English | 简体中文 | 繁體中文 | Русский язык | Français | Español | Português | Deutsch | 日本語 | 한국어 | Italiano | بالعربية
Comprehensive Collection of C Programming Examples
In this example, you will learn how to calculate the LCM (least common multiple) of two numbers entered by the user.
To understand this example, you should understand the followingC programmingTopic:
Two integers n1and n2The LCM is the smallest positive integer that can be divided by n1and n2Divisible completely (no remainder).
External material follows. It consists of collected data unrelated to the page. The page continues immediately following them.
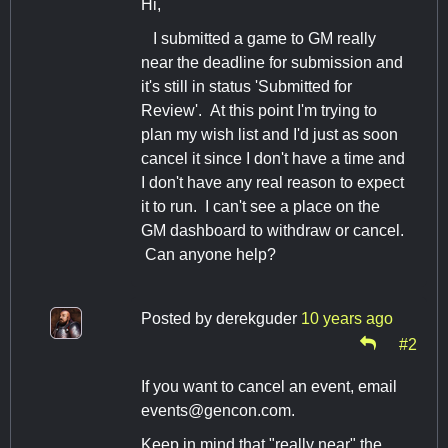
Hi,
I submitted a game to GM really
near the deadline for submission and
it's still in status 'Submitted for
Review'. At this point I'm trying to
plan my wish list and I'd just as soon
cancel it since I don't have a time and
I don't have any real reason to expect
it to run. I can't see a place on the
GM dashboard to withdraw or cancel.
Can anyone help?
Posted by
derekguder
10 years ago
#2
If you want to cancel an event, email
events@gencon.com
.
Keep in mind that "really near" the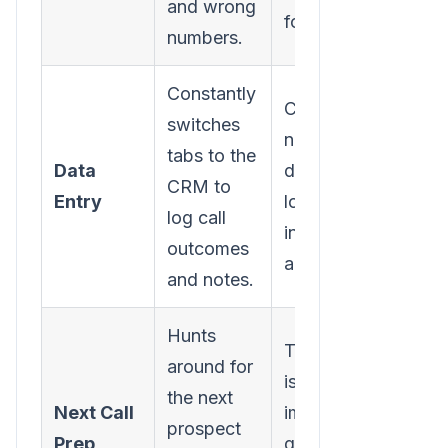
and wrong
for you.
numbers.
Constantly
Call results,
switches
notes, and
tabs to the
Data
duration are
CRM to
Entry
logged
log call
instantly and
outcomes
automatically.
and notes.
Hunts
The next call
around for
is
the next
Next Call
immediately
prospect
Prep
queued up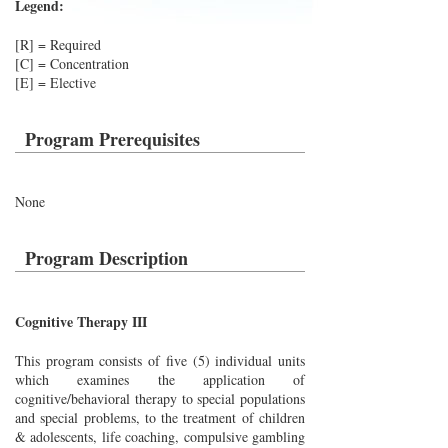
Legend:
[R] = Required
[C] = Concentration
[E] = Elective
Program Prerequisites
None
Program Description
Cognitive Therapy III
This program consists of five (5) individual units
which examines the application of
cognitive/behavioral therapy to special populations
and special problems, to the treatment of children
& adolescents, life coaching, compulsive gambling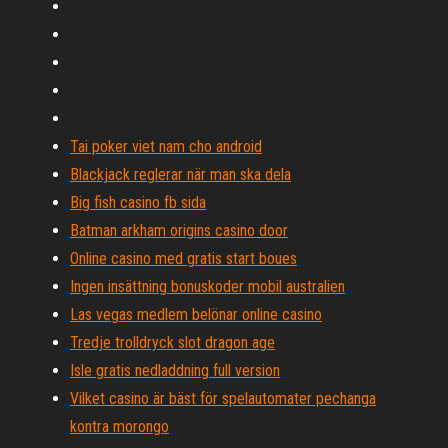
Tai poker viet nam cho android
Blackjack reglerar när man ska dela
Big fish casino fb sida
Batman arkham origins casino door
Online casino med gratis start boues
Ingen insättning bonuskoder mobil australien
Las vegas medlem belönar online casino
Tredje trolldryck slot dragon age
Isle gratis nedladdning full version
Vilket casino är bäst för spelautomater pechanga
kontra morongo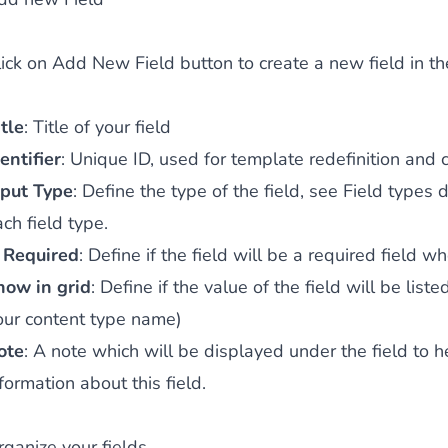
lick on
Add New Field
button to create a new field in th
tle
: Title of your field
entifier
: Unique ID, used for template redefinition and 
nput Type
: Define the type of the field, see
Field types d
ch field type.
s Required
: Define if the field will be a required field 
how in grid
: Define if the value of the field will be lis
our content type name)
ote
: A note which will be displayed under the field to 
formation about this field.
rganize your fields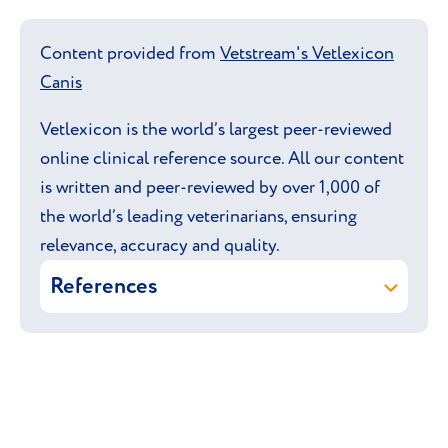
Content provided from
Vetstream's Vetlexicon
Canis
Vetlexicon is the world’s largest peer-reviewed
online clinical reference source. All our content
is written and peer-reviewed by over 1,000 of
the world’s leading veterinarians, ensuring
relevance, accuracy and quality.
References
Vetstream ltd (online)
German
Shepherd Dog
.
In:
Vetlexicon Canis
. Vetstream Ltd,
UK.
For example,72and12The LCM of 0 is360.
#include <stdio.h>
int main() {
int n1, n2, min;
printf("Enter two positive integers: ");
scanf("%d %d", &n1, &n2);
//n1and n2The maximum value between them is stored in min
min = (n1 > n2) ? n1 : n2;
while (1) {
if (min % n1 == 0 && min % n2 == 0) {
printf("%d and %d of LCM is %d.", n1, n2, min);
break;
}
++min;
}
return 0;
}Output Result
Enter two positive integers: 72 120 72and12The LCM of 0 is360.
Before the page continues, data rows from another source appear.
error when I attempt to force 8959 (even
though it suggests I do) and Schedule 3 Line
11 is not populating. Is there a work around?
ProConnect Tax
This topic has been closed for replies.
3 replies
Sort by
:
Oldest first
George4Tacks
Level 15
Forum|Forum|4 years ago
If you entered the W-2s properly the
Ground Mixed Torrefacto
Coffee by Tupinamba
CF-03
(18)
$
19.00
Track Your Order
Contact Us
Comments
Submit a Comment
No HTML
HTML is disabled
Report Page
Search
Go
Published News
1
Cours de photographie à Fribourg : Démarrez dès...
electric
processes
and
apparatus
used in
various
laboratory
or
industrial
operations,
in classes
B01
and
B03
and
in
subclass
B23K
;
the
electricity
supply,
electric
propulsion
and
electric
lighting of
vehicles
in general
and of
In this program, the integers entered by the user are stored in the variables n1and n2.
n1and n2The maximum value stored in min, and the LCM of the two numbers cannot be less than min.
in each iteration.
Check if min can be divided by n1and n2Divisible completely.
if (min % n1 == 0 && min % n2 == 0) { ... }If this test condition is not true, then min will increment1, and continue iterating until the test expression of the If statement is true.
You can also use the following formula to find the LCM of two numbers:
LCM = (num1*num2)/GCD
Learn how to find GCD in C programmingGCD of two numbers.
#include <stdio.h>
int main() {
int n1, n2, i, gcd, lcm;
printf("Enter two positive integers: ");
scanf("%d %d", &n1, &n2);
for (i = 1; i <= n1 && i <= n2; ++i) {
// Check if i is a factor of two integers
if (n1 % i == 0 && n2 % i == 0)
gcd = i;
}
lcm = (n1 * n2) / gcd;
printf("The LCM of two numbers %d and %d is %d.", n1, n2, lcm);
return 0;
}Output Result
Enter two positive integers: 78 150 two numbers78and15The LCM of 0 is1950.